The individuals with OKT4 epitope deficiency are identified as incomplete (heterozygote carriers) and complete (homozygotes) by the difference in the number of OKT4 epitopes on the surface of lymphocytes. The incidence of homozygotes in the Japanese population was found to be 0.47% by examination of 1,478 random samples, and on the basis of this value, the incidence of heterozygotes was estimated to be 12.8% by the Hardy-Weinberg's formula. This deficiency was transmitted as an autosomal codominant trait. DNA from the lymphocytes with complete OKT4 epitope deficiency from the members of three families was sequenced, and a single nucleotide base substitution (CGG-->TGG) was found. This mutation was confirmed to be responsible for OKT4 epitope deficiency by using the mouse L cells transfected with mutant CD4 cDNA. The mutation results in arginine being replaced by tryptophan. Analysis showed different hydrophobicity at positions 239 and 240 from the control, probably giving rise to a conformational change in CD4 accounting for lack of reactivity with the OKT4 monoclonal antibody. The lymphocytes with OKT4 epitope deficiency did not show any abnormality in their susceptibility to HIV infection, the internalization of CD4 molecules by TPA-treatment, the capability of producing IL-2 in vitro, and the expression of IL-2 receptors (alpha/beta-chain) by PHA-stimulation.

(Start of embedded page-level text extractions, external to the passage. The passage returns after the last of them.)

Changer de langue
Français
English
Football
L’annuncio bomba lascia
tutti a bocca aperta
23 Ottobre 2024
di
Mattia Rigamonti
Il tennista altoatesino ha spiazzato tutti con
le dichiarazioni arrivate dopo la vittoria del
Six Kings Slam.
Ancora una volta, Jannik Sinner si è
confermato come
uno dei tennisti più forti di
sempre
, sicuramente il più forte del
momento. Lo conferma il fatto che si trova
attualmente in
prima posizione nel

通过淋巴细胞表面OKT4表位数量的差异,将OKT4表位缺陷个体分为不完全(杂合子携带者)和完全(纯合子)两类。通过对1478个随机样本的检测,发现日本人群中纯合子的发生率为0.47%,基于此值,根据哈迪-温伯格公式估计杂合子的发生率为12.8%。这种缺陷作为常染色体共显性性状遗传。对三个家族成员中具有完全OKT4表位缺陷的淋巴细胞的DNA进行测序,发现了单个核苷酸碱基替换(CGG→TGG)。通过使用转染了突变型CD4 cDNA的小鼠L细胞,证实该突变是导致OKT4表位缺陷的原因。该突变导致精氨酸被色氨酸取代。分析表明,与对照相比,第239和240位的疏水性不同,这可能导致CD4构象发生变化,从而导致与OKT4单克隆抗体缺乏反应性。具有OKT4表位缺陷的淋巴细胞在对HIV感染的易感性、经佛波酯(TPA)处理后CD4分子的内化、体外产生白细胞介素-2(IL-2)的能力以及经植物血凝素(PHA)刺激后IL-2受体(α/β链)的表达方面均未显示任何异常。